While the Knights' first half was described by the debutant mentor as "fun", interim Newcastle coach Danny Buderus was open in his assessment of Newcastle's performance after his side were outscored 32-4 in the second half in the Novocastrians' eventual 46-24 loss to the Dragons.
While the loss of prop Kade Snowden to concussion in the opening 10 minutes didn't help their cause, Buderus – who's just two years into retirement – said their second-half collapse was a matter of the team's younger players not yet being able to beat their own mental demons.
"The ability to push through that pain barrier that we're so craving as a club will hopefully come with experience," Buderus said.
"We need to get the guys in that head space where they can compete with themselves before they compete with their opposite team.
"It's an important five weeks coming up. I think it was step in the right direction from the point of view of hanging in. We just have to keep positive."
Sitting next to his former teammate and now coach was Knights captain Kurt Gidley, who offered similar advice to the likes of rookies stars which undoubtedly include Joe Tapine, Jake Mamo, Sione Mata'utia and debutants Lachlan Fitzgibbon and Nathan Ross.
Considering by season's end Buderus and Gidley will be the two most-capped Knights of all-time – with the fullback pencilled in to play his 250th game against Penrith in Round 26 – it is guidance which shouldn't be ignored.

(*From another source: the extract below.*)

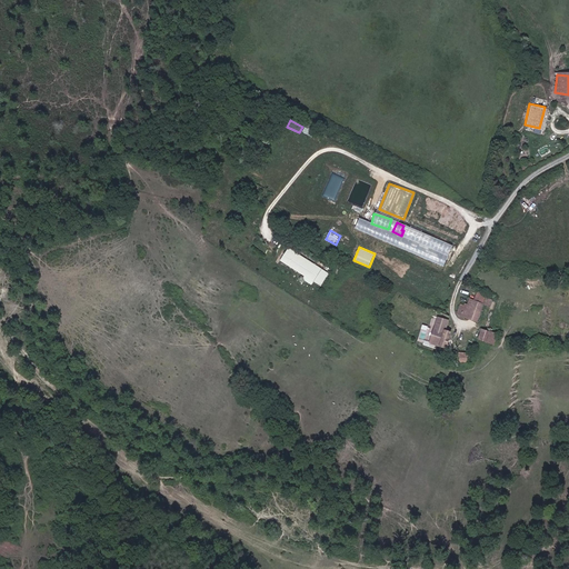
[(297,255),(289,249),(280,262),(288,268),(313,283),(321,271),(297,255)]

"The biggest thing about being a first grader is the mental game. We're all physically fit and strong but it's the mental battle that the experienced players – it's why they have played so many games – can push themselves past what their limits are," Gidley said.

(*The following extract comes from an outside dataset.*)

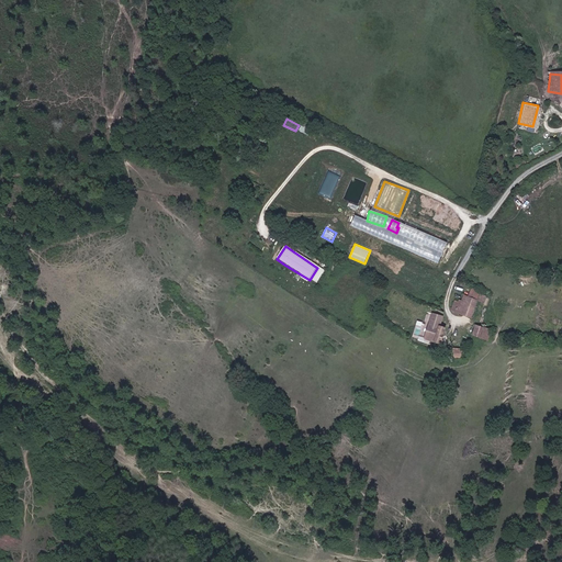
[(471,317),(476,298),(461,292),(458,302),(453,301),(451,311),(471,317)]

"Our senior players know they'll win it back and they don't want to let their teammates down so that's the biggest learning curve for our team and our club. As a young guy, being able to push yourself mentally past what you think you can go [is something which needs to be achieved]."
Reflecting on his first game in charge, Buderus said while his "head was about to blow off" he couldn't fault the Knights' attitude leading into the game despite their lack of fight by game's end.
"They could only fight so much. Winning the battle within is key. That's the thing which separates the good players from the great players. It is hard work in the middle especially when you're young and you know they're coming at you again," Buderus said.
"It's disappointing to see mistakes from the boys. It's just killing themselves which is a shame for all involved because you know how hard they're working to get in a position to play well.
"It's not fun at times when you're in the middle but what is fun is when you come out the other side of it and realise you did challenge yourself and managed to get the job done... so it was a good foundation for the next five weeks."